Take the Trip of a Lifetime Through Grand Canyon
“We are now ready to start on our way down the great unknown…We are three quarters of a mile into the depths of the earth, and the great river shrinks into insignificance as it dashes its angry waves against the walls and cliffs that rise to the world above.” —John Wesley Powell
It was Powell who decided that the name Big Canyon didn’t do justice to the grand chasm they encountered. At the time, Mormon settlers had estimated this little-seen canyon to be 70 or maybe 80 miles long. But the expedition spent a month in its depths, toiling over a much longer distance. The exhausted men ran some rapids, lined others, and often portaged by humping the wooden boats over rocks. Bradley wrote on August 7, 1869, that the “constant banging against rocks has begun to tell sadly on [the boats] and they are growing older faster, if possible, than we are.”

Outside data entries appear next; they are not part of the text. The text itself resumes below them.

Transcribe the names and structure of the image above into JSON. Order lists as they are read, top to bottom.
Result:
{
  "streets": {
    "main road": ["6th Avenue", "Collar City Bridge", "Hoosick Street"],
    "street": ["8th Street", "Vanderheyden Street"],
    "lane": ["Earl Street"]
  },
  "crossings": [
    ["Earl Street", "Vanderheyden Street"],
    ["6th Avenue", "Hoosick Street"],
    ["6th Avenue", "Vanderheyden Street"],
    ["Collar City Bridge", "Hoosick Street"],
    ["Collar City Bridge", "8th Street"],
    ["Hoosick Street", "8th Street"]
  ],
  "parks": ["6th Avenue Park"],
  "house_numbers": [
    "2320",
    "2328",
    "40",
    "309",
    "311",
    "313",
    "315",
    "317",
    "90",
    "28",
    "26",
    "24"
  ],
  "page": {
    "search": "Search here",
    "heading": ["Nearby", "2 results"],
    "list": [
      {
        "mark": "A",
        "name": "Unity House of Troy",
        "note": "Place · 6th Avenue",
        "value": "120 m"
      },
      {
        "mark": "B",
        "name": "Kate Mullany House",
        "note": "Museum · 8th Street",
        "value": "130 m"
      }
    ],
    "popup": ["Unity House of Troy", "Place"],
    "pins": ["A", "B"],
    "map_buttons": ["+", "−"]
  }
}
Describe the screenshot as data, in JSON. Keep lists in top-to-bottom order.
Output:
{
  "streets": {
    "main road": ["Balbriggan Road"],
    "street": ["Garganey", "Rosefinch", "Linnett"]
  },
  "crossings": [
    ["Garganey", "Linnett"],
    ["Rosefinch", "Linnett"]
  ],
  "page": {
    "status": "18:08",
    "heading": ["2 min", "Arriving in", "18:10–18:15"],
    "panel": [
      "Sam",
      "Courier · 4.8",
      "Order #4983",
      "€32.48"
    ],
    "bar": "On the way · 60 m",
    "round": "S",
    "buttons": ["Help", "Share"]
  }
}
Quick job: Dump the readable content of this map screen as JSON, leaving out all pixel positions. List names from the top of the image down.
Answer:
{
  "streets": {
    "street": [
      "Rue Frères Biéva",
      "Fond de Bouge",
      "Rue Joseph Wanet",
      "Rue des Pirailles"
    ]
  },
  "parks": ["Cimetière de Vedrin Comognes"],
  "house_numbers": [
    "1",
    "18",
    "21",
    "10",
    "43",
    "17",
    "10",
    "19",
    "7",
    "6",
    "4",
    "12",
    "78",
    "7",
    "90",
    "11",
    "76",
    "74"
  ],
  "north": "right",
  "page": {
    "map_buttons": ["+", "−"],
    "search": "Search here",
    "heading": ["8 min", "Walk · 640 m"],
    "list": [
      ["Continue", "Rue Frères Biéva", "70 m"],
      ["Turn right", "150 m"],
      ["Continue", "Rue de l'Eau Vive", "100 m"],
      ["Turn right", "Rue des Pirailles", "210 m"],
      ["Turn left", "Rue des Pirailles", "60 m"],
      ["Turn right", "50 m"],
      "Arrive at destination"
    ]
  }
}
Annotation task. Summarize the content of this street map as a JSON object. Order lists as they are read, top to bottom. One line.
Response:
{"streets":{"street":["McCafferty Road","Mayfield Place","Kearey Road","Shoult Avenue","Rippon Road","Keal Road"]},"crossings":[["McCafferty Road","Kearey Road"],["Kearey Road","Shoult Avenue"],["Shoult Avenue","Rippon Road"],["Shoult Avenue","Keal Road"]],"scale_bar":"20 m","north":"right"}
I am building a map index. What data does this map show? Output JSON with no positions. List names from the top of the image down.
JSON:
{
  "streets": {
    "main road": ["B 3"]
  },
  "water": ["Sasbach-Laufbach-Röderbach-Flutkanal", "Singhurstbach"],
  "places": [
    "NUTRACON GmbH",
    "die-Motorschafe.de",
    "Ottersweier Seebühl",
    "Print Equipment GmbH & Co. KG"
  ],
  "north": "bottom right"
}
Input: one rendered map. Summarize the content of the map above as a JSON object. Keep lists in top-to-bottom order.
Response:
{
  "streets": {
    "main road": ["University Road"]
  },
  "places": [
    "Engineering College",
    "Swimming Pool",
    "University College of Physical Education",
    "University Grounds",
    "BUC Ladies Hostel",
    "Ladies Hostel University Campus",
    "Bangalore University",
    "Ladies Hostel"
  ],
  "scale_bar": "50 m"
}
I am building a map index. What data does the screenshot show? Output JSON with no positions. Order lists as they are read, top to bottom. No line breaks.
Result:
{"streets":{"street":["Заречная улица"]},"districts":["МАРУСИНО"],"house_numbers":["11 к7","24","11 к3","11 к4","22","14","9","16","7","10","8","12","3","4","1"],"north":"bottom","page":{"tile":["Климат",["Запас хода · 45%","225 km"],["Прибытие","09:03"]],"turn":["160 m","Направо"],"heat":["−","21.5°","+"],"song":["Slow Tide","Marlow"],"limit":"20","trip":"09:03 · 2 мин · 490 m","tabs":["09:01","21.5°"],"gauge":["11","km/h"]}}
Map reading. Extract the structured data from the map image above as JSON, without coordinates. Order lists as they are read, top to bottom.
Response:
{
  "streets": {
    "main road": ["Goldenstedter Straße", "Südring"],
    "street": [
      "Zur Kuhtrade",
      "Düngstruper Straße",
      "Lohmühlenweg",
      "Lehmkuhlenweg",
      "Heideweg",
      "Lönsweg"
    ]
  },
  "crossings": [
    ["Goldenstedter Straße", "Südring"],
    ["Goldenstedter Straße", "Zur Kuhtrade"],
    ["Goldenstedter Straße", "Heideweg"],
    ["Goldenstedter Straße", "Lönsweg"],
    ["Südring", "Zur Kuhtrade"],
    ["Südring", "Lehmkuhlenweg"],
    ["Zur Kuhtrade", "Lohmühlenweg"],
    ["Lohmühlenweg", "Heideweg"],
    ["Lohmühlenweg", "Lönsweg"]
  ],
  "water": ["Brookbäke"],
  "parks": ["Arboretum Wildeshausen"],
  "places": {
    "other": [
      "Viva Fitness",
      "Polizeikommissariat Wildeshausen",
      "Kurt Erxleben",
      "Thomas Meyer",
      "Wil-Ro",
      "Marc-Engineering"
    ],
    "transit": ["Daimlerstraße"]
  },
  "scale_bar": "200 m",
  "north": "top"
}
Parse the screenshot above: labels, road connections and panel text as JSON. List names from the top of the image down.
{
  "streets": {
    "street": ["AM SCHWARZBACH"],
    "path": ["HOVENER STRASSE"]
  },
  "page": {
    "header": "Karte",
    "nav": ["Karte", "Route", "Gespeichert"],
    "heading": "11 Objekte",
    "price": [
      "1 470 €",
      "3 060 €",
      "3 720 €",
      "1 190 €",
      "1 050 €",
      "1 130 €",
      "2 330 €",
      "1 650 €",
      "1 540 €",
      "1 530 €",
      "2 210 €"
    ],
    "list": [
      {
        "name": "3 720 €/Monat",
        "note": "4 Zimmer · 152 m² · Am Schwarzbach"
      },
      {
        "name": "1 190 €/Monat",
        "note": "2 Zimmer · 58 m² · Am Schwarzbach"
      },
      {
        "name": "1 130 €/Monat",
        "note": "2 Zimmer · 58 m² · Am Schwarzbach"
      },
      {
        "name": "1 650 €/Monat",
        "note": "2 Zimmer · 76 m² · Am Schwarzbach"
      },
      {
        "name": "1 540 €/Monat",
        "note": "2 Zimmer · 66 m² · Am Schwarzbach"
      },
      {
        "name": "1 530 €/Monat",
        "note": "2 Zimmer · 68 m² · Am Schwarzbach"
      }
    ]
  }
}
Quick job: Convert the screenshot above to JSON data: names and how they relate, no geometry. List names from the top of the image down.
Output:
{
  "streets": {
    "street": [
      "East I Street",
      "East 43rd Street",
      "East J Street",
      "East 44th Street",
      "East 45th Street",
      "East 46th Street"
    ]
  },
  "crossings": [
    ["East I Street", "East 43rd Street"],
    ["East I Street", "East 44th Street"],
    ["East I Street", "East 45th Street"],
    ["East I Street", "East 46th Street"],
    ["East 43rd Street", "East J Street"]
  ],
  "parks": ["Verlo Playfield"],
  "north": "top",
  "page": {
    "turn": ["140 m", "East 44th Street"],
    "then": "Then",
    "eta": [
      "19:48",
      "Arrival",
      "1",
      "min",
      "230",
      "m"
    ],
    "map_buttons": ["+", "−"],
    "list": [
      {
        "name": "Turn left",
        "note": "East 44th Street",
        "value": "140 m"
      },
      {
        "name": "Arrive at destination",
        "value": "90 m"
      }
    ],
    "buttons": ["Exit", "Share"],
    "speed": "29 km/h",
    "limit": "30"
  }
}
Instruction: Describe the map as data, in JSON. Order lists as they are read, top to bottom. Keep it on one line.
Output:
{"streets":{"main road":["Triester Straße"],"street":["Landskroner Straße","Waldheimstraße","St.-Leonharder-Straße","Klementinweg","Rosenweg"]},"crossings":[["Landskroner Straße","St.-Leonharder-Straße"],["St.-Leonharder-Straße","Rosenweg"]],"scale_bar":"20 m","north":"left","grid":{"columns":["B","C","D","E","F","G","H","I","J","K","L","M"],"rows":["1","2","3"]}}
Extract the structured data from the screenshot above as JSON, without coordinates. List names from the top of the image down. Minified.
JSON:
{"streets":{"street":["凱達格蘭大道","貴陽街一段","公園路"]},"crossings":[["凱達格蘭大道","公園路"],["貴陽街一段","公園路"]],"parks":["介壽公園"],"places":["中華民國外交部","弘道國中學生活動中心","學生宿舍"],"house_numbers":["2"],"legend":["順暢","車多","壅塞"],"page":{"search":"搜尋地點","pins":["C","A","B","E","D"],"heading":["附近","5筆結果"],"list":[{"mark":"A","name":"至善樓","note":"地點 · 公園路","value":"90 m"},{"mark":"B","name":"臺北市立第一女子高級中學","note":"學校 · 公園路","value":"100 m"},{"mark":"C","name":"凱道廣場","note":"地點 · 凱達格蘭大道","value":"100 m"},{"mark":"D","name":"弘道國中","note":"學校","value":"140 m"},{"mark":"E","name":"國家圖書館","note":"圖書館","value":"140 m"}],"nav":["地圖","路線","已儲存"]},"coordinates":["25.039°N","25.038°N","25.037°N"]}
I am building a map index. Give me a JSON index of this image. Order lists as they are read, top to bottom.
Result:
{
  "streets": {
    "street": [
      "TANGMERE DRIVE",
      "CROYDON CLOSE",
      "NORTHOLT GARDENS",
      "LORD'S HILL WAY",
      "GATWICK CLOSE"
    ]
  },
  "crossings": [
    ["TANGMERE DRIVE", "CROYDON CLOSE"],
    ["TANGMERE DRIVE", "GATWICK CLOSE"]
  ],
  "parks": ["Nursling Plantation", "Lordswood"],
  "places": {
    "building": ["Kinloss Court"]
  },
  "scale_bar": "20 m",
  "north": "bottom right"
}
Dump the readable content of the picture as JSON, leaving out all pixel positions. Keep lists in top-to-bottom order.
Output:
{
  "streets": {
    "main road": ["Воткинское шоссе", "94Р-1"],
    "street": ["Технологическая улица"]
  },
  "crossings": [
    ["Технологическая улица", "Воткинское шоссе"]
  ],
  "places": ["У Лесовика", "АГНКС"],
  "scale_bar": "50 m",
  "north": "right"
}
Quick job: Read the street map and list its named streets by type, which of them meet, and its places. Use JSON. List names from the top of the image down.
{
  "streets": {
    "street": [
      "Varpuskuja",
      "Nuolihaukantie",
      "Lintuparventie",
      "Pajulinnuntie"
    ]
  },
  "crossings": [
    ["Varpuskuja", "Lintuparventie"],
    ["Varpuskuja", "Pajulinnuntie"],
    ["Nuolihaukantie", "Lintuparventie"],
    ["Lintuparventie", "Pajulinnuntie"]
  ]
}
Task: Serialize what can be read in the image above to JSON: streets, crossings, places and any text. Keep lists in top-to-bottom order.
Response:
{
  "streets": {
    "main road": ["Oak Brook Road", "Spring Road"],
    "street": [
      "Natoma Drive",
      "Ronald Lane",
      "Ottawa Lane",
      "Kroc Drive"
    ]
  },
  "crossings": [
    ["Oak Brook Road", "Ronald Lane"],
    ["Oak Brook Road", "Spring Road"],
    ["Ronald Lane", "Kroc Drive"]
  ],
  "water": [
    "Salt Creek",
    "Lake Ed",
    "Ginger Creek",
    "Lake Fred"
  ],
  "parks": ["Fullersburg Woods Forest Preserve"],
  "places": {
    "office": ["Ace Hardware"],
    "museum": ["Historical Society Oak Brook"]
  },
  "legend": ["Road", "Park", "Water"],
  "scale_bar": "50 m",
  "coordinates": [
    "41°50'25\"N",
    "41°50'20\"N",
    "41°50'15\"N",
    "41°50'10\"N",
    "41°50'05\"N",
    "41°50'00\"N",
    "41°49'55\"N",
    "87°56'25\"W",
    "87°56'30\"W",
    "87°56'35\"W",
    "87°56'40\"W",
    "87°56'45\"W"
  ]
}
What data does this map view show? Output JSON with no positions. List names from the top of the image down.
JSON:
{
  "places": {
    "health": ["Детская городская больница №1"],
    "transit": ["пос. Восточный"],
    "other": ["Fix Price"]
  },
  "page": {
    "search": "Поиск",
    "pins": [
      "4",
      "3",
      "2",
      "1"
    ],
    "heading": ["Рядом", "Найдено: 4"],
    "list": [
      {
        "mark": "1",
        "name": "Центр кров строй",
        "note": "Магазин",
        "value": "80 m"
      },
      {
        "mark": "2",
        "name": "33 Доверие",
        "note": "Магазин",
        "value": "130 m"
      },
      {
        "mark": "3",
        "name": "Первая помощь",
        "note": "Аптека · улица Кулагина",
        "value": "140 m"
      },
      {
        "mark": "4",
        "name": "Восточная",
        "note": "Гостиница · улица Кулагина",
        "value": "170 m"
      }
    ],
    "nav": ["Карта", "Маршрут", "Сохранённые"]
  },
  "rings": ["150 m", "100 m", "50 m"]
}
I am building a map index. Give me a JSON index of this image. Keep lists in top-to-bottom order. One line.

In the end, what became Grand Canyon was 200 miles long. When combined with Marble Canyon, the entire distance between what became Lees Ferry to the Grand Wash Cliffs in known territory was about 275 miles. Along the way, the team encountered more than 100 rapids, ranging from what we now categorize as Class II to Class IV–V.
Road-Trip the Powell Route
“The general course of the river is from north to south and from great altitudes to the level of the sea. Thus it runs from land of snow to land of sun.”—John Wesley Powell
If you’re curious about the Powell route but want to explore by road, consider this basic itinerary that parallels the Green and Colorado rivers.
Start in Green River, Wyoming, with a visit to Expedition Island, a national historic landmark near the 1869 launch spot. Drive south along the shores of Flaming Gorge Reservoir toward Red Canyon (activities listed above). The western route on WY-530 and UT-44 offers a detour on the Sheep Creek Geologic Loop and a high-ground vista of Flaming Gorge. If you take the eastern route on US-191, drop by Firehole Canyon or Antelope Flat to see the dramatic landscape from reservoir level.
After Red Canyon, head south through Vernal to Dinosaur National Monument, where the Green River emerges from the geologic paradox of Split Mountain. Bonus hikes and the fossil bone quarry will give you plenty to do.
Stop by the John Wesley Powell River History Museum in Green River, Utah, on your way to Canyonlands National Park near Moab. In particular, the Island in the Sky district offers viewpoints above the Green River through Tower Park. It’s an area of ridiculous rock formations and spires that Powell named—and you should see. With a sturdy 4x4 vehicle or mountain bike, the 100-mile White Rim Road is an unforgettable experience (permit required).
Your next stop is Glen Canyon and southern Lake Powell near Page, Arizona. In addition to the spots mentioned above, consider Lees Ferry. Today it’s the launch spot for Grand Canyon river trips, but there are also several great hikes, including the thigh-burning Spencer Trail to the top of the Echo Cliffs, where you can view the growing crack that is Marble Canyon.
End your trip at the South Rim of Grand Canyon, with a hike on the Rim Trail and some views. Powell route pilgrims will want to visit scenic Powell Point, where a plaque commemorates the exploits of 1869 and a second expedition in 1871.